When I was sick, I had less of a problem telling people that I was struggling with an eating disorder. It was more obvious, and it made me feel strong and empowered…as twisted as that is. In recovery, I feel strong and empowered sometimes, but at least right now, I feel physically and emotionally drained. I don’t feel like this is something to be proud of, even though I know it is.

The shame might come from my body. Being home has made my body image so much worse. I look in my bathroom mirror and I see my body as it is, but I remember what it was. It might come from the fact that I miss being sick. I know it’s a common feeling, but who in their right mind would miss that hell? It might come from the knowledge that people won’t see me as someone who needs help. I’m capable of caring for myself now, but I always go back to wanting people to take care of me.

Another part of me feels that if people see me in recovery, but they didn’t know me before, all of the valient effort that I put forth will go to waste.
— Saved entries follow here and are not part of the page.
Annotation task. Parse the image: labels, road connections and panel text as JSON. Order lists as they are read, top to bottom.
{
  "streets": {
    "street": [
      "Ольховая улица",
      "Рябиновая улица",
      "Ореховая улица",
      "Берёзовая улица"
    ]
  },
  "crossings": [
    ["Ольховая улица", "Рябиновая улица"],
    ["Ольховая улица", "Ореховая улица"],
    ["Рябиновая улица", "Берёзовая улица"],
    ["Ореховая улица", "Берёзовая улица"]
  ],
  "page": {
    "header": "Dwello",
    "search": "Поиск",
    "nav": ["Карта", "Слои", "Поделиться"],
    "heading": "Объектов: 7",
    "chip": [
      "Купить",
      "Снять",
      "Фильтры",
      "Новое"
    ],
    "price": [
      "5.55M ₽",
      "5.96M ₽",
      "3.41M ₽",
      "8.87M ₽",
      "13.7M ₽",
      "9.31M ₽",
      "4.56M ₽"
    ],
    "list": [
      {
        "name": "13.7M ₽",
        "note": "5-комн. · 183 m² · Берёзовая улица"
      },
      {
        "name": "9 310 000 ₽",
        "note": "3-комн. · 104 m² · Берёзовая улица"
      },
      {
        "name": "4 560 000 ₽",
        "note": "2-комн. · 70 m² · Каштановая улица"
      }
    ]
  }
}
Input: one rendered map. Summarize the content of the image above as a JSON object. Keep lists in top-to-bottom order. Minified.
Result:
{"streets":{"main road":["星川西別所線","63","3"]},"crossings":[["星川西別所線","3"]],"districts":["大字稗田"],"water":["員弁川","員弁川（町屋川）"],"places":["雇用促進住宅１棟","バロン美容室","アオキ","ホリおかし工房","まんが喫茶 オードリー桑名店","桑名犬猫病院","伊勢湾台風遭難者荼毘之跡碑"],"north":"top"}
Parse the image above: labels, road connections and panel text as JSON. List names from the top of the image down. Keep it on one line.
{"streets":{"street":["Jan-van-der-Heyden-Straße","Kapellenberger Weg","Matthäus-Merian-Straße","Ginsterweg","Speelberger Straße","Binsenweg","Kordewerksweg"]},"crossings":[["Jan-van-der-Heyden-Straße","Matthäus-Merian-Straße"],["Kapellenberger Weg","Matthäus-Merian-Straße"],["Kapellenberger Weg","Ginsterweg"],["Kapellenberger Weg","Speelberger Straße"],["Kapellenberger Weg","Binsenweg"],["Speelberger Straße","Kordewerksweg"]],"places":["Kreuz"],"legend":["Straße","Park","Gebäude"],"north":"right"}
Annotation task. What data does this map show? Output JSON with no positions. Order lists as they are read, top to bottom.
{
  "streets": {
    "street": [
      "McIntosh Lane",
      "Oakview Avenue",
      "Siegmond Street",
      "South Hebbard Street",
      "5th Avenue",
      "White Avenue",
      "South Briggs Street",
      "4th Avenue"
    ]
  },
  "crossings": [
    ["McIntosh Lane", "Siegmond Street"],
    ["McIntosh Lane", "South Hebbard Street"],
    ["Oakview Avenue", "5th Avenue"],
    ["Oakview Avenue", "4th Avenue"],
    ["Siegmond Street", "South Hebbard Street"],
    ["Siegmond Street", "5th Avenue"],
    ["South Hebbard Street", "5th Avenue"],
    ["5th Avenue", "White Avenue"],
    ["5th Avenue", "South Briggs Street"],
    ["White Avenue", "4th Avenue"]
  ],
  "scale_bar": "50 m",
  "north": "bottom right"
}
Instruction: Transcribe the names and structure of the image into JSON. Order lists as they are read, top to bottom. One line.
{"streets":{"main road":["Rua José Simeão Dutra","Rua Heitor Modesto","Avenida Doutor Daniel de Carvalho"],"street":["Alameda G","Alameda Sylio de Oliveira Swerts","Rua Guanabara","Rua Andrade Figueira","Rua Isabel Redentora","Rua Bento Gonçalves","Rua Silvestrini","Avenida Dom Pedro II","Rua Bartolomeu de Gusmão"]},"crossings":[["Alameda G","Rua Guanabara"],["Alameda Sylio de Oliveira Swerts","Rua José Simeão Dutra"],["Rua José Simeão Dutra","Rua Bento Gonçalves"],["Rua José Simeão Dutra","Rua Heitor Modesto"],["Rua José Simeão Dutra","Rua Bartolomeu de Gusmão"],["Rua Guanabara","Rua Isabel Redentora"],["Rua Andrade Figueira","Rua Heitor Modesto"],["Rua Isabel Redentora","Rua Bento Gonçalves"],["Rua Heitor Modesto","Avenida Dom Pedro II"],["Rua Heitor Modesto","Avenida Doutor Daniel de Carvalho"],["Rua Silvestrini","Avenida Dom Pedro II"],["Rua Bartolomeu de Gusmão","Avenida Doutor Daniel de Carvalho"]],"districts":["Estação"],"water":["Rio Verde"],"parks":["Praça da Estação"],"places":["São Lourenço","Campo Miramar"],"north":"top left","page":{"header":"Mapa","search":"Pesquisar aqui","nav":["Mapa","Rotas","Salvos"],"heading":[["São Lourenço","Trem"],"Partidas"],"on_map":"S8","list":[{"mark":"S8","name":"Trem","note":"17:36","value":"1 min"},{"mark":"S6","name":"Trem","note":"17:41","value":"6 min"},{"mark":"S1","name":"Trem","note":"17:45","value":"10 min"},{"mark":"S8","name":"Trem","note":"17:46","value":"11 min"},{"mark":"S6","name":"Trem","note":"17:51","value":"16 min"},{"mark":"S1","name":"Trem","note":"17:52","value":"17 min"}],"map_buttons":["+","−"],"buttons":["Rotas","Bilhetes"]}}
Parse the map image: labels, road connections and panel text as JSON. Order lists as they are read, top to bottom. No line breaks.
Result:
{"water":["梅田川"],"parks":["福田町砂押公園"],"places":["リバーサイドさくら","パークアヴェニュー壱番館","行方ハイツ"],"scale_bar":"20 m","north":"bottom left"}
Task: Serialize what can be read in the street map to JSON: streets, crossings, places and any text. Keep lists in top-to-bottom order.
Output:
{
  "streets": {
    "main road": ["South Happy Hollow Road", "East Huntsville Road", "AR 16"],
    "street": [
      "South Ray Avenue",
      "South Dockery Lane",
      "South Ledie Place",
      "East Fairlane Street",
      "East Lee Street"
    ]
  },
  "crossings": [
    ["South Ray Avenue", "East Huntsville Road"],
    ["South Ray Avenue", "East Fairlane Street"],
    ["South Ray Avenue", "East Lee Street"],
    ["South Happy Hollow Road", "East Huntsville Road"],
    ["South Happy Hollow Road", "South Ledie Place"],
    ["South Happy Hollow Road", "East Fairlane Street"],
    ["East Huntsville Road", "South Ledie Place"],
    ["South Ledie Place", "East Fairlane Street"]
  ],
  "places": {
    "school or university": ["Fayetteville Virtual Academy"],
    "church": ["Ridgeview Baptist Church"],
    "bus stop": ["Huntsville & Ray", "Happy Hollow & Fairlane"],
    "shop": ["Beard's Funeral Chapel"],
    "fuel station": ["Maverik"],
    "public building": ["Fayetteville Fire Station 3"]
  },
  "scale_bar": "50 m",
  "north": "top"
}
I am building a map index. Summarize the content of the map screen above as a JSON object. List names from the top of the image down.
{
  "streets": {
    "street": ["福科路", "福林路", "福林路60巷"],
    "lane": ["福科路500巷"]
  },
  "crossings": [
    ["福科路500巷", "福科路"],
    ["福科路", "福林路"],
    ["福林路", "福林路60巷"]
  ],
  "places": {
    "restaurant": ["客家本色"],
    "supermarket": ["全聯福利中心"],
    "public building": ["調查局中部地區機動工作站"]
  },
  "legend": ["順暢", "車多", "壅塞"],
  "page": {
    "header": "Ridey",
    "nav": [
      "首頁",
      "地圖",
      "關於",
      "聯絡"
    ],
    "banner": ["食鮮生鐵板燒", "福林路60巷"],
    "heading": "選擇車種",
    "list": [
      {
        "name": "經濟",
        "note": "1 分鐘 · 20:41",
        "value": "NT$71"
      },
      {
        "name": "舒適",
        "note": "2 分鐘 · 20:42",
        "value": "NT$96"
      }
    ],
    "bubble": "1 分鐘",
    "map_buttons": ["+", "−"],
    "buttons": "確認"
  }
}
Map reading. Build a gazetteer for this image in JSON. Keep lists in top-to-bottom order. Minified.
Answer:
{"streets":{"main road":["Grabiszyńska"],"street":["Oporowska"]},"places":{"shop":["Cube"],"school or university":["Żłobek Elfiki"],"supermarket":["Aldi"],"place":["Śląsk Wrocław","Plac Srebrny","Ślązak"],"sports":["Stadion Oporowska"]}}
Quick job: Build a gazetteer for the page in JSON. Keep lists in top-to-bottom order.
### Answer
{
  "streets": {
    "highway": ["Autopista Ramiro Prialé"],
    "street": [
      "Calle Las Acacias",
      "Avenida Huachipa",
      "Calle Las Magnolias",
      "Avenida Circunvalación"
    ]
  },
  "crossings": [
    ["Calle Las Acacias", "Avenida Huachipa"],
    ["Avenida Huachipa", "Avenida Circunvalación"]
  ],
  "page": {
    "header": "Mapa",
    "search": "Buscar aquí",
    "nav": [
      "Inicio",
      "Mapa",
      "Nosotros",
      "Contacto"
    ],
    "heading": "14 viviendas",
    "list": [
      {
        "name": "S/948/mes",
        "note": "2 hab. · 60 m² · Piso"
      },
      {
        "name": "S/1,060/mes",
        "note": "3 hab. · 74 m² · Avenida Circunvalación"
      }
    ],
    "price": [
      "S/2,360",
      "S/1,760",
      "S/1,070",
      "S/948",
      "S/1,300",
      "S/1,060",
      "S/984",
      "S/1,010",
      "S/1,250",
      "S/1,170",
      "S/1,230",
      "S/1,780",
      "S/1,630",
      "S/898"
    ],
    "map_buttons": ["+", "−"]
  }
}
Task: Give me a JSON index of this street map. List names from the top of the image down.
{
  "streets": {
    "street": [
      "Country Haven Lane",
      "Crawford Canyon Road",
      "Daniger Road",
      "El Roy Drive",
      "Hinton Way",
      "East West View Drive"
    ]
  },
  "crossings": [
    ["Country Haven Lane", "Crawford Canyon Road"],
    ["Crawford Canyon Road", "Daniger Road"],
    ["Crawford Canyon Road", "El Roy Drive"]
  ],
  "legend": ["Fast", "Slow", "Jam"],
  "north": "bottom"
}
I want people to be proud of my recovery, but I feel like I’ll just be “that girl”.

I don’t really know. It could be a combination of all of those things. The biggest question that I have to ask myself is, “why does it even matter?”

Why does it matter of people don’t see the sickness. Why does it matter if people who don’t know me judge me? Why does it matter if people didn’t see me throughout the treatment process?

What matters now is that I’m here. Using my voice. Speaking my truth. Hoping that one day I’ll stop looking back and romanticizing the illness. I’m in recovery, and I’m really, really proud of myself for that.